Frank uses devices known as "plasmacuffs" to apprehend wayward ghosts. On a routine call to remove a Nightmare (a skeletal horse of the afterlife), Frank accidentally ports Garth to Ghostopolis along with the spectre.
In Ghostopolis, Garth unintentionally tames and befriends the Nightmare, nicknaming him "Skinny" due to the horse's incorporeal appearance. Before long, the hostile nature of Ghostopolis is revealed by local fauna that attacks Garth and Skinny. Narrowly escaping an attack by several Velociraptor skeletons, Garth determines that his best course of action is to venture into the main city.

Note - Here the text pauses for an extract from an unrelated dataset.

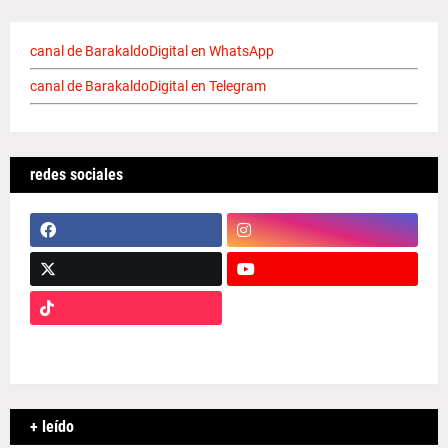
canal de BarakaldoDigital en WhatsApp
canal de BarakaldoDigital en Telegram
redes sociales
+ leído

Meanwhile, Frank is fired from his position on the Task Force for his grievous mistake and instead enlists his ghost ex-fiancée, Claire Voyant, to assist him in traveling to Ghostopolis and retrieving Garth.

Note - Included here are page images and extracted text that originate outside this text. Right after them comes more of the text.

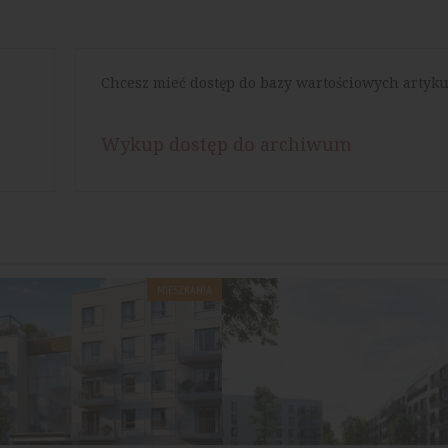
Chcesz mieć dostęp do bazy wartościowych artyku
Wykup dostęp do archiwum
MIESZKANIA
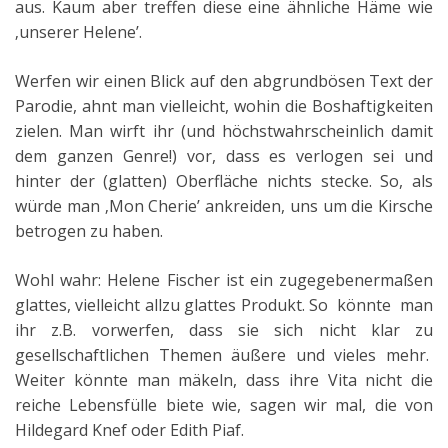
aus. Kaum aber treffen diese eine ähnliche Häme wie
‚unserer Helene’.
Werfen wir einen Blick auf den abgrundbösen Text der
Parodie, ahnt man vielleicht, wohin die Boshaftigkeiten
zielen. Man wirft ihr (und höchstwahrscheinlich damit
dem ganzen Genre!) vor, dass es verlogen sei und
hinter der (glatten) Oberfläche nichts stecke. So, als
würde man ‚Mon Cherie’ ankreiden, uns um die Kirsche
betrogen zu haben.
Wohl wahr: Helene Fischer ist ein zugegebenermaßen
glattes, vielleicht allzu glattes Produkt. So könnte man
ihr z.B. vorwerfen, dass sie sich nicht klar zu
gesellschaftlichen Themen äußere und vieles mehr.
Weiter könnte man mäkeln, dass ihre Vita nicht die
reiche Lebensfülle biete wie, sagen wir mal, die von
Hildegard Knef oder Edith Piaf.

Dazed and confused by the netherworld around him, Garth eventually happens upon his own grandfather, Cecil. Cecil is younger than Garth in appearance. As explained by Cecil, "There's no physics-based time here in the afterlife... we get put back to our internal age. It gives us a chance to take care of unfinished business." It is mentioned that an argument about earrings was the source of friction between Cecil and Garth's mother, though he now looks down on it as petty. As Garth's time in Ghostopolis extends, and the closer Cecil comes to reconciling for his transgressions against his daughter (Garth's mother), the "older" Cecil becomes.
Along the way to the city, Cecil explains to Garth the origins of Ghostopolis itself.
It was all built by one man... a mysterious Tuskegee airman named Joe. He made every mountain you see, laying one chunk of sand at a time. He stacked every brick in Ghostopolis so that ghosts would have a place to live. Some say that it took him six days to build everything. Others say that it took him a billion years... It's hard to say how long it took since time is all jumbled up in Ghostopolis.